Arm is a widely known player in the semiconductor industry. For decades, the company has designed its instruction set architecture and licensed it to companies that develop chips based on it. Among the Arm’s clients are tech giants, including Nvidia, Alphabet, and others.
However, following the unveiling of its first in-house chip on March 24, Arm is no longer solely a supplier but is also emerging as a partial competitor to these companies.
According to its CFO, the new CPU release is expected to benefit all parties: it will provide partners with greater choice, expand the market by attracting customers who didn’t find the license model suitable, and for Arm, it would create a new growth opportunity.

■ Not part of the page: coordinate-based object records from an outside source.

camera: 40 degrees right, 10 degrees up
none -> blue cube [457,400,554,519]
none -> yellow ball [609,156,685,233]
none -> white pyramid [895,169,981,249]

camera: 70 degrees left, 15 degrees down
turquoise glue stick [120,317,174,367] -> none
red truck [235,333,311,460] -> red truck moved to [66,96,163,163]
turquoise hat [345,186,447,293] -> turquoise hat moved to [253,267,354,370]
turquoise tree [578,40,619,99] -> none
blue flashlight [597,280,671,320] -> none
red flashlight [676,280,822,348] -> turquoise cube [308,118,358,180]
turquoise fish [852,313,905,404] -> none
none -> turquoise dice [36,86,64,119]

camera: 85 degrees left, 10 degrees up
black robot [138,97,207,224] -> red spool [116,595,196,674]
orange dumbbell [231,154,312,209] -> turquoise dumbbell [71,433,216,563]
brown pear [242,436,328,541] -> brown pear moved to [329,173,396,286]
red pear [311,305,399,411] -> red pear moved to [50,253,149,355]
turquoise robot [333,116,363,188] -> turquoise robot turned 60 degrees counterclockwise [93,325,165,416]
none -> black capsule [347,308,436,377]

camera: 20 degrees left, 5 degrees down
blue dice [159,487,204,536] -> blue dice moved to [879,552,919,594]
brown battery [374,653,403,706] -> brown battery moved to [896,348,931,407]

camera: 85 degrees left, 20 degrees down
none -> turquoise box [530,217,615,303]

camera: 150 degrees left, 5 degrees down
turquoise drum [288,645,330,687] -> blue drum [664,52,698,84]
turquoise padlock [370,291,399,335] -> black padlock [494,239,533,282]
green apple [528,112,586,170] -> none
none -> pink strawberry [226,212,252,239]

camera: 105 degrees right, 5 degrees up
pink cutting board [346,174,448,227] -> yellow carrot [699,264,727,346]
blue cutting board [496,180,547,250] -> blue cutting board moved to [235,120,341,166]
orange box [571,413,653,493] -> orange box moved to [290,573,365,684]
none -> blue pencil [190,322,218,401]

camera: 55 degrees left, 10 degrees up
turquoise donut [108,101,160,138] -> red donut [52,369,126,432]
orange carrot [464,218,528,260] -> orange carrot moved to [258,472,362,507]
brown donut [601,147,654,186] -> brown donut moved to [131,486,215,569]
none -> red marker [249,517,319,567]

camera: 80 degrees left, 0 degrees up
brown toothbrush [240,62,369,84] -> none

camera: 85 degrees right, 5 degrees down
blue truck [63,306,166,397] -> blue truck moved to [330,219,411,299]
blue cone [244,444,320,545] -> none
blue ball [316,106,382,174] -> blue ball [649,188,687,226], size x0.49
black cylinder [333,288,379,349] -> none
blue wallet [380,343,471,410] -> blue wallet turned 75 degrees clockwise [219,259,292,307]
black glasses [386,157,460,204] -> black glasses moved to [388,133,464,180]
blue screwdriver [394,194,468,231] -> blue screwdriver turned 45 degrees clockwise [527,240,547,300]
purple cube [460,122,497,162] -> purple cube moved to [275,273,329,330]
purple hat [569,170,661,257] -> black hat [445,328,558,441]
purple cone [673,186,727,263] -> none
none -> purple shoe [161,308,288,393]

The shares initially declined on Wednesday on the news before rallying sharply following the announcement of financial targets. The 16% jump — comparable to moves seen in top stock gainers — shows that the market values clear numbers over broad vision.
Over the next five years, the company aims to reach $25 billion in total sales, with $15 billion projected from the new chip segment and the remaining $10 billion from its current IP licensing operation. Compared to the $4 billion generated in fiscal 2025, the anticipated figure is impressive. Earnings per share are expected to reach $9 by 2031.
Mass production of the chip, known as the Arm AGI CPU and designed for AI inference in data centers, is scheduled for later this year. Meta — which was involved in its development — has emerged as the first customer, while giants such as OpenAI, Cloudflare, and others are also named among early adopters.
It is also worth noting that CPUs are gaining increased attention amid a broader industry shift. While GPUs — traditionally used to train and run AI models — have long dominated the market, the transition to agentic applications, where AI agents operate on users’ behalf, is driving renewed importance for CPUs.
Although the development of a proprietary chip was not a surprise — as Arm initiated the process back in 2023 — the market reaction was initially uncertain. For now, with its first deal signed, a strong lineup of customers, and ambitious financial targets, sentiment has turned broadly positive toward the company’s strategy. However, to secure further growth, Arm must not only meet its stated targets but also withstand market scrutiny, as Nvidia’s case shows that revenue and EPS alone are not enough.
This release marks a significant shift in the company’s business model. While it will continue expanding its licensing business, it will no longer be limited to royalties as a new revenue stream emerges. However, this transition may cause friction, given the intensified competition in the chip manufacturing industry.